L'IA d'IBM traite 94 % des demandes RH, mais l'entreprise prévoit d'augmenter ses embauches
L'assistant IA d'IBM, AskHR, traite désormais 94 % des requêtes RH de routine. Malgré ce succès d'automatisation, l'entreprise prévoit de tripler ses embauches de jeunes diplômés aux États-Unis en 2026.

IBM a développé un assistant d'intelligence artificielle, AskHR, qui traite désormais 94 % des demandes habituelles du département des ressources humaines de l'entreprise. Ce niveau d'automatisation représente une réussite significative, pourtant IBM a annoncé son intention de tripler ses embauches de jeunes diplômés aux États-Unis pour 2026.
La décision stratégique d'augmenter les embauches découle des 6 % restants de requêtes nécessitant un jugement humain, des considérations éthiques et une gestion des exceptions, que l'IA ne peut pas gérer. Cela souligne que la valeur fondamentale des employés humains réside souvent au-delà des tâches routinières et dans leur capacité à naviguer dans des situations complexes.
L'expérience d'IBM n'est pas unique.
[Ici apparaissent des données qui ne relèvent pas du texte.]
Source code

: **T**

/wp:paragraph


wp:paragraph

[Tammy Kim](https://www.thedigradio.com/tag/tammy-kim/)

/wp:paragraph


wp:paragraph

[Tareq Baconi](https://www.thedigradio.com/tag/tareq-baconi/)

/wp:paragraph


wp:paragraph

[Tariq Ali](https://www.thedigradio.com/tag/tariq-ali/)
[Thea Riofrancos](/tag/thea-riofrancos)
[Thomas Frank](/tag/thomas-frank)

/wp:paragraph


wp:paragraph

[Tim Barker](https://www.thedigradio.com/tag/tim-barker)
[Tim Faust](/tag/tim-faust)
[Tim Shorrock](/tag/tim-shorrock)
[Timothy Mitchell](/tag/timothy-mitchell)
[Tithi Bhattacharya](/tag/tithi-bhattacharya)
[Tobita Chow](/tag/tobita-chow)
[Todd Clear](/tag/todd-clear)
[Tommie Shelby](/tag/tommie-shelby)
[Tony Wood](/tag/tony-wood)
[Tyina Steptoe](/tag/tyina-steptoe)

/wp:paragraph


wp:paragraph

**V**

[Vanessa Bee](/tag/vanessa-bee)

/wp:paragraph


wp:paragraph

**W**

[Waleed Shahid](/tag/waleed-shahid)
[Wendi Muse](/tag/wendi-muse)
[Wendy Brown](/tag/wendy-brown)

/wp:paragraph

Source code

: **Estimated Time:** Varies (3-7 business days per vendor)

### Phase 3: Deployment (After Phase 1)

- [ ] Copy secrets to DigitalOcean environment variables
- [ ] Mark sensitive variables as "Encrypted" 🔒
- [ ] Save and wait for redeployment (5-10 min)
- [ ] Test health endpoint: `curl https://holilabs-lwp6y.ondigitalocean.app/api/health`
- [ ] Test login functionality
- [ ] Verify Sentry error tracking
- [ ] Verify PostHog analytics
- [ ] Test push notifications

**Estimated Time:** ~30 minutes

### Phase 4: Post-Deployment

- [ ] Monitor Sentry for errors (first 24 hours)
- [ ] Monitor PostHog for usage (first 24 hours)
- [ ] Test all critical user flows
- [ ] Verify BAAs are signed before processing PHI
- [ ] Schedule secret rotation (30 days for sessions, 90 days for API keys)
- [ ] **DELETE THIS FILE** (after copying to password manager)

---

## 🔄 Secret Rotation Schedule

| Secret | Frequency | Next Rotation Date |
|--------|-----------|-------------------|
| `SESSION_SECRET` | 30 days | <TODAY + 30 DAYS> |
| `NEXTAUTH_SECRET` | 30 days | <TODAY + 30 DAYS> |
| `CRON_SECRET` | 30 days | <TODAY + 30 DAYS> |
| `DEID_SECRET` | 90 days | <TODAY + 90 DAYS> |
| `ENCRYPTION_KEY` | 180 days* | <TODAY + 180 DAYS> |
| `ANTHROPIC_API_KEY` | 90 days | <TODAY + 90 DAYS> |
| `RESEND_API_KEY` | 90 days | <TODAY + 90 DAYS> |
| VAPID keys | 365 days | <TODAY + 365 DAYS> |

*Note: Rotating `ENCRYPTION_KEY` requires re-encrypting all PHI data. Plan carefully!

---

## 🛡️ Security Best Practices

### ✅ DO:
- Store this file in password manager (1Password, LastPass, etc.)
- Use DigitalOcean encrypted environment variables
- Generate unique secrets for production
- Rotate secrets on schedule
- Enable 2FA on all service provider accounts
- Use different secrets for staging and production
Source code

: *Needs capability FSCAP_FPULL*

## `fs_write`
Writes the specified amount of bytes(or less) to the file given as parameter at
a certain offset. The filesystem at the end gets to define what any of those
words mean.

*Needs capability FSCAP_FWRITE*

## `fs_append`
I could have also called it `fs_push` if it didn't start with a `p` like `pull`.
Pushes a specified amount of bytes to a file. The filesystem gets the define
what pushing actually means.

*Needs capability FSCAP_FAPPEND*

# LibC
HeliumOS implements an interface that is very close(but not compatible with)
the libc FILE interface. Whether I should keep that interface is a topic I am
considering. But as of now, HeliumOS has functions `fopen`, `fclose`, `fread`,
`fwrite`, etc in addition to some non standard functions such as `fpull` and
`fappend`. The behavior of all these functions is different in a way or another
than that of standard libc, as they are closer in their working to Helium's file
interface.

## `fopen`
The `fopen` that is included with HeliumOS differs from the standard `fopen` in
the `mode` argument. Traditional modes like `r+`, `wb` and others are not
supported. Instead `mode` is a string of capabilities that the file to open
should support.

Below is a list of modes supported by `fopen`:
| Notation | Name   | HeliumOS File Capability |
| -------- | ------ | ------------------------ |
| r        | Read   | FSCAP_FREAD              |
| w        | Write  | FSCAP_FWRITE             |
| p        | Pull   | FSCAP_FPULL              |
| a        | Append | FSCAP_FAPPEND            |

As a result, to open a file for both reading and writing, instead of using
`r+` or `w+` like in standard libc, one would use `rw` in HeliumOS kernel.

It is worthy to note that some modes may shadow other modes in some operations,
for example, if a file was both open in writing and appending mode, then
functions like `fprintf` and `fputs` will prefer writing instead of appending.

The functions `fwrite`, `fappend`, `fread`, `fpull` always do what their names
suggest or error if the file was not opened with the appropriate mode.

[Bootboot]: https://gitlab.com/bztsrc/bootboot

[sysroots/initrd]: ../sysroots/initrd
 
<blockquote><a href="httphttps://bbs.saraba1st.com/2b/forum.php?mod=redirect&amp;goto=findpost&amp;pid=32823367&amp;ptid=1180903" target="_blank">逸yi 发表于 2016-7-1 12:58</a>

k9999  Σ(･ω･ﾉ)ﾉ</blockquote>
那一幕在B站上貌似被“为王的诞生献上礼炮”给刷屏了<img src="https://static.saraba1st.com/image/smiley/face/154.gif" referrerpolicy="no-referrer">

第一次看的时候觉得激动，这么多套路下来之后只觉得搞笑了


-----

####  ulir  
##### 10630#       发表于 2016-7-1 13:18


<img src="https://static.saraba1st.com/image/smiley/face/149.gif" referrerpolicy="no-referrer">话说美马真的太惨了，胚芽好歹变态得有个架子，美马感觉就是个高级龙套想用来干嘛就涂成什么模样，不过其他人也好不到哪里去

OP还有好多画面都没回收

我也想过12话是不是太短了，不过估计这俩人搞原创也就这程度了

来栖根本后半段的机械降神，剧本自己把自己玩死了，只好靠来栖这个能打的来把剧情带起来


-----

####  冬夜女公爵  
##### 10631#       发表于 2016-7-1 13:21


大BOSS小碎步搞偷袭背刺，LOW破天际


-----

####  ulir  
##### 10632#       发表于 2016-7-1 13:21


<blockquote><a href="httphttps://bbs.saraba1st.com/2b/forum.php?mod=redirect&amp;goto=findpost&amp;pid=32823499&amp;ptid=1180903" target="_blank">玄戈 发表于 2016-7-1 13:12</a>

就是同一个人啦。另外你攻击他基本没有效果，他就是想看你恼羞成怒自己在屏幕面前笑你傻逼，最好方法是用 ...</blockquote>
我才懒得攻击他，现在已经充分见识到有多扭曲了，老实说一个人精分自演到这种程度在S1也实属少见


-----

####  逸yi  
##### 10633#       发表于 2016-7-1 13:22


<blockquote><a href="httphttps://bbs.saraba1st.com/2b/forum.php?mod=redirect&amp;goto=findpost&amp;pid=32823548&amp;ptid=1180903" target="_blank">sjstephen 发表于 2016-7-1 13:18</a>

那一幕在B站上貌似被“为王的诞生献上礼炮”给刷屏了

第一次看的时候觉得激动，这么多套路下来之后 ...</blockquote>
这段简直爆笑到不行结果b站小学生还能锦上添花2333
Des données récentes de Robert Half indiquent que 32 % des responsables du recrutement aux États-Unis ont supprimé des postes en raison de l'IA, pour ensuite réembaucher pour des postes similaires. Dans le secteur financier, ce chiffre atteint 44 %.
Les recherches d'Orgvue soutiennent davantage cette tendance, révélant que 55 % des dirigeants qui avaient réduit leurs effectifs en raison de l'IA considèrent désormais cela comme une erreur. Gartner prévoit que d'ici 2027, la moitié des entreprises ayant supprimé des emplois pour l'IA réembaucheront pour des postes similaires.
Ces développements offrent une leçon essentielle aux entreprises envisageant l'adoption de l'IA. Une cartographie approfondie des fonctions du travail et l'identification des rôles nécessitant un jugement humain doivent précéder toute réduction d'effectifs afin d'éviter un besoin potentiel de réembauche future.